Thursday, August 18, 2011

Thursday Morning Links

This and that for your Thursday reading.

- Naomi Klein points out in the wake of London's riots that there's one kind of socially destructive looting that's been rewarded rather than punished:
They are just about lawless kids taking advantage of a situation to take what isn't theirs. And British society, Cameron tells us, abhors that kind of behaviour.

This is said in all seriousness. As if the massive bank bailouts never happened, followed by the defiant record bonuses. Followed by the emergency G8 and G20 meetings, when the leaders decided, collectively, not to do anything to punish the bankers for any of this, nor to do anything serious to prevent a similar crisis from happening again. Instead they would all go home to their respective countries and force sacrifices on the most vulnerable. They would do this by firing public sector workers, scapegoating teachers, closing libraries, upping tuition fees, rolling back union contracts, creating rush privatisations of public assets and decreasing pensions – mix the cocktail for where you live. And who is on television lecturing about the need to give up these "entitlements"? The bankers and hedge-fund managers, of course.

This is the global saqueo, a time of great taking. Fuelled by a pathological sense of entitlement, this looting has all been done with the lights on, as if there was nothing at all to hide.
...
Of course London's riots weren't a political protest. But the people committing night-time robbery sure as hell know that their elites have been committing daytime robbery. Saqueos are contagious. The Tories are right when they say the rioting is not about the cuts. But it has a great deal to do with what those cuts represent: being cut off. Locked away in a ballooning underclass with the few escape routes previously offered – a union job, a good affordable education – being rapidly sealed off. The cuts are a message. They are saying to whole sectors of society: you are stuck where you are, much like the migrants and refugees we turn away at our increasingly fortressed borders.
- And Brian Topp highlights the continued hold-ups that right-wing governments are looking to force on younger workers:
Again and again, in almost every conceivable regional accent across North America (Louisiana, Quebec, New Jersey, B.C., Chicago, etc.) speakers noted that employers were bargaining, mercilessly and relentlessly, to strip pay, health coverage (a big issue in the United States) and pensions from new – read “young” – workers. It’s creating two-tier workplaces, and gross inequities aimed squarely at young workers entering the workplace.

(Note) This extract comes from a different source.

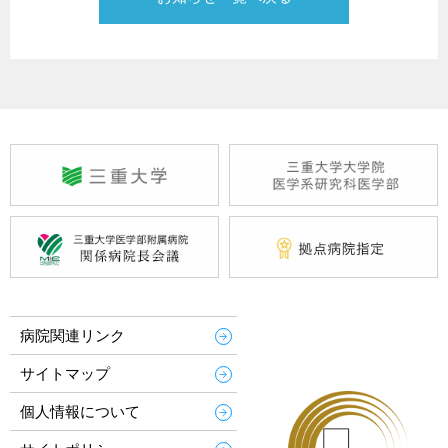
病院関連リンク
サイトマップ
個人情報について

This was frank talk about another aspect of the great inter-generational theft being implemented in the United States and across the industrial world in recent years. Mounting public debt to pay for tax cuts for rich people being the central element.

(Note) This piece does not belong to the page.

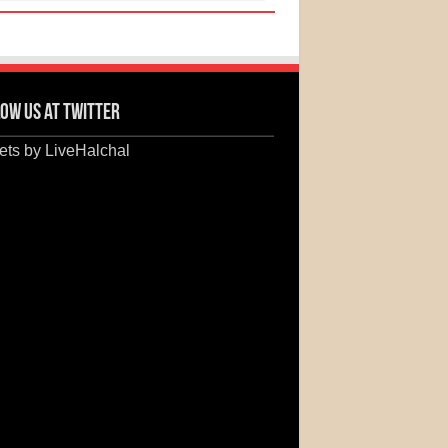
ow us at Twitter
ts by LiveHalchal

Delegates urged young workers to step up to the defence of their rights. “Stand up, fight back.” A daunting challenge, in this environment. But as Mr. Gerard said at the convention in a familiar quote: “If not us, who? If not now, when?”
- Lawrence Martin notes that Tony Clement's G8 patronage looks like an even more glaring example of the type of political pork-barrelling that the Cons once claimed to abhor.

- Finally, Abacus is the latest pollster to show the NDP holding its own (and indeed gaining slightly) since May's election.